Good morning!
As you know, my name is Gwen Smith and founded the Remembering our Dead project, which led to the Transgender Day of Remembrance, I served on the City and County of San Franciscos Transgender Civil Rights Implementation Task Force, and, yes, I have written for the Bay Area Reporter for the last quarter century.
I want to offer a little nourishment out of my experiences over all these years, to go along with your breakfast.
The world Ive come out of is not the one we live in today but there are quite a few echoes.
Back then, transgender issues were largely unknown and unspoken in the great scheme of things. Today, many are pushing back on transgender people, wanting us back in the closet we opened all those years ago.
Through the City Task Force in the early 2000s, we lobbied for single-stall restrooms to be badged for all genders, an echo of fights we see today over trans restroom use.
We also fought for transgender city employees to have insurance coverage that could not deny them over their trans status, an echo of this administrations attempts to thwart trans care nationwide.
We all had to work hard to educate on transgender rights and transgender needs, even as the right pushed back against us, and as others said that our issues were not politically important enough at the time to gain traction. Other issues were viewed as more important and vital, and transgender issues would simply have to wait.
Rather, we decided to lead, and because of this weve had the pleasure of watching transgender rights go from hard-won local battles to a thing treated very seriously at the White House and beyond.
In 2014, TIME magazine spoke to the tipping point for transgender people, as we saw trans rights at levels not seen before.
Little did we know then that this tipping point would also be the moment we would see trans rights begin to ebb.
I think it is human nature, in such times, to try to cling to safety. No one wants to stick their neck out into harms way. This makes perfect, logical sense.
As we live in very precarious time indeed, however we still see the echos of where we came from, and a blueprint for where we can go.
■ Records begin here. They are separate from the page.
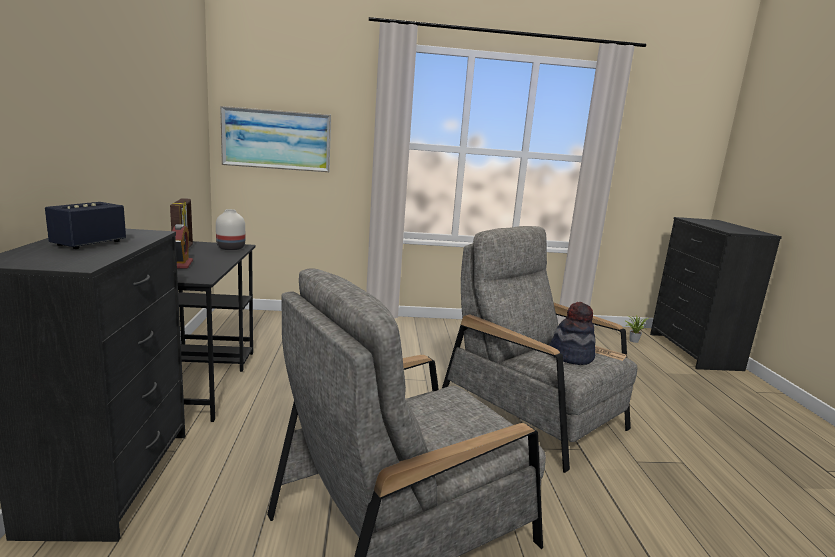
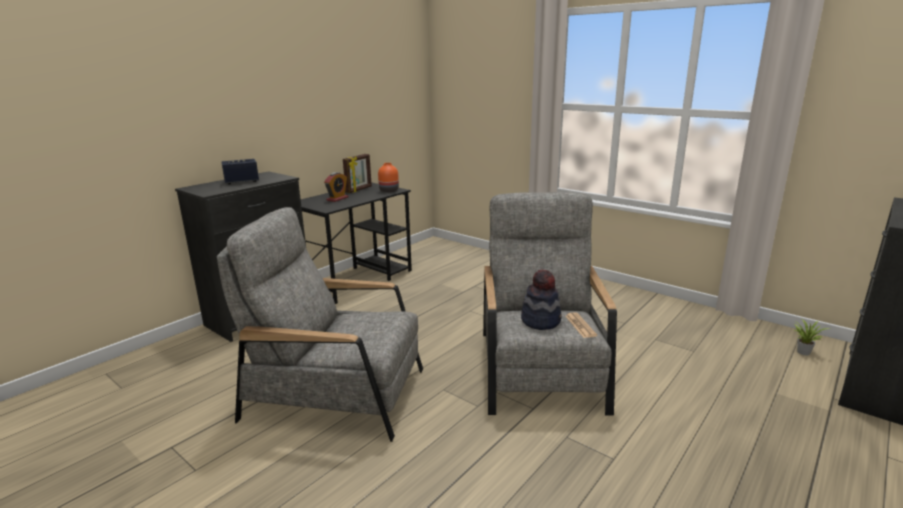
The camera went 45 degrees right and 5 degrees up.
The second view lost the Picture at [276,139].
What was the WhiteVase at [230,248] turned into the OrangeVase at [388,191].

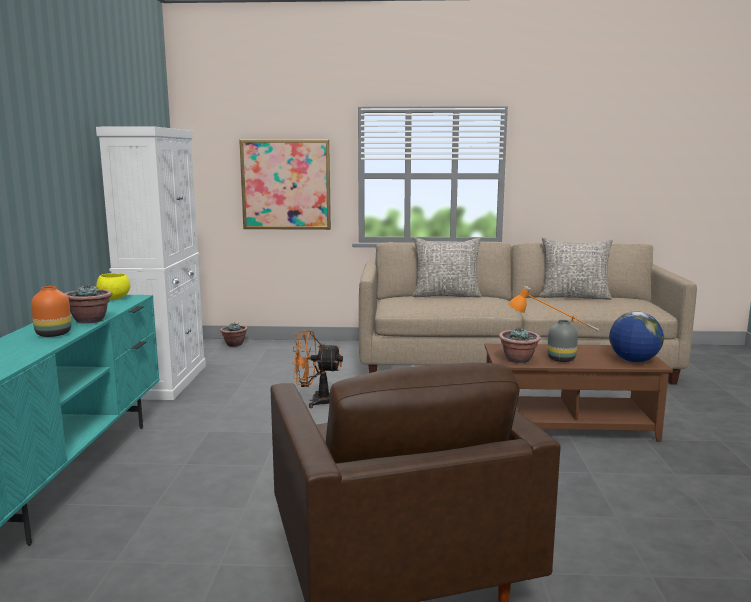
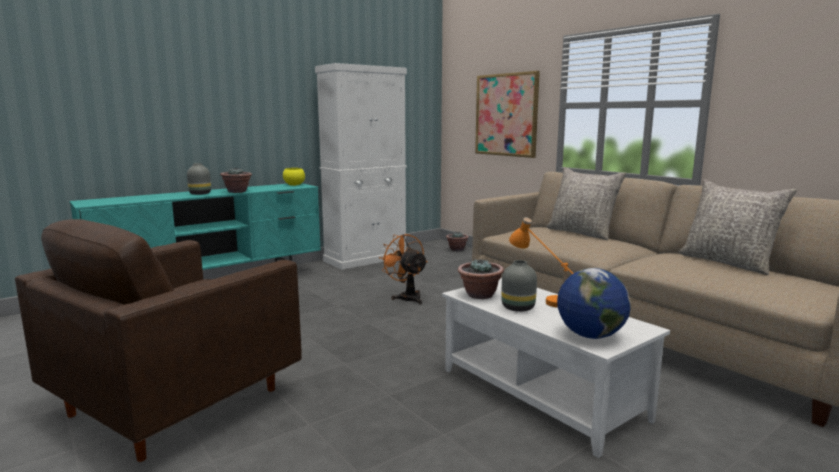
The camera went 50 degrees right and 0 degrees up.
What was the OrangeVase at [54,334] turned into the GreyVase at [200,194].
What was the BrownCoffeeTable at [567,424] turned into the WhiteCoffeeTable at [542,393].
The common wisdom is that transgender people pressed too hard to our rights, and this led to an inevitable backlash. I would argue that the group who talked about transgender issues the most was not the trans community, not the larger LGBTQ movement, and not democratic politicians. It was the right and our silence only served to aid them.
We let the right get ahead on this issue and shape the narrative. Further, very few bothered to really attempt to counter it.
This past week, in the wake of the Supreme Courts Skirmetti decision which has the potential to affect transgender care monumentally, I have read pundit after pundit repeat that we all pressed too hard on trans rights, even as we all lived through a presidential election where the democratic frontrunner and the majority of the party as a whole avoided discussing transgender issues at all turns.
There are many who would seek to divide us, to start removing themselves from the larger movement in the name of safety. Perhaps they feel that this will help save their rights at the cost of seemingly more radical voices.
Id go so far as to state that there are many on the right who would welcome such, even as they betray anyone who willing to divide our community.
The thing is this: you dont win by conceding ground. You win by fighting back. Our silence truly does lead to complicity and it is now that we can and must be loud, demanding, and proud.
You can see this in the victory of New York Democratic Mayoral candidate Zohran Mamdani. Mamdani was painted as a trans rights radical by the New York Post the day before the election. Meanwhile Mamdani spoke on with Laverne Cox about trans rights that same day on Instagram.
The same night in New Hampshire, Billie Butler, a transgender candidate for the state house did not back down from vicious attacks over her transgender nature, and took home a victory.
The thing I want to stress is this. People want boldness and leadership. If we let the right continue to lead on this and other issues, we lose. Now is not the time to shrink back, but to stand up.
My kitchen table exists too, and the rights of all Americans are an important topic there.
Thank you. Be joyous, be resistant, and be well. Happy pride.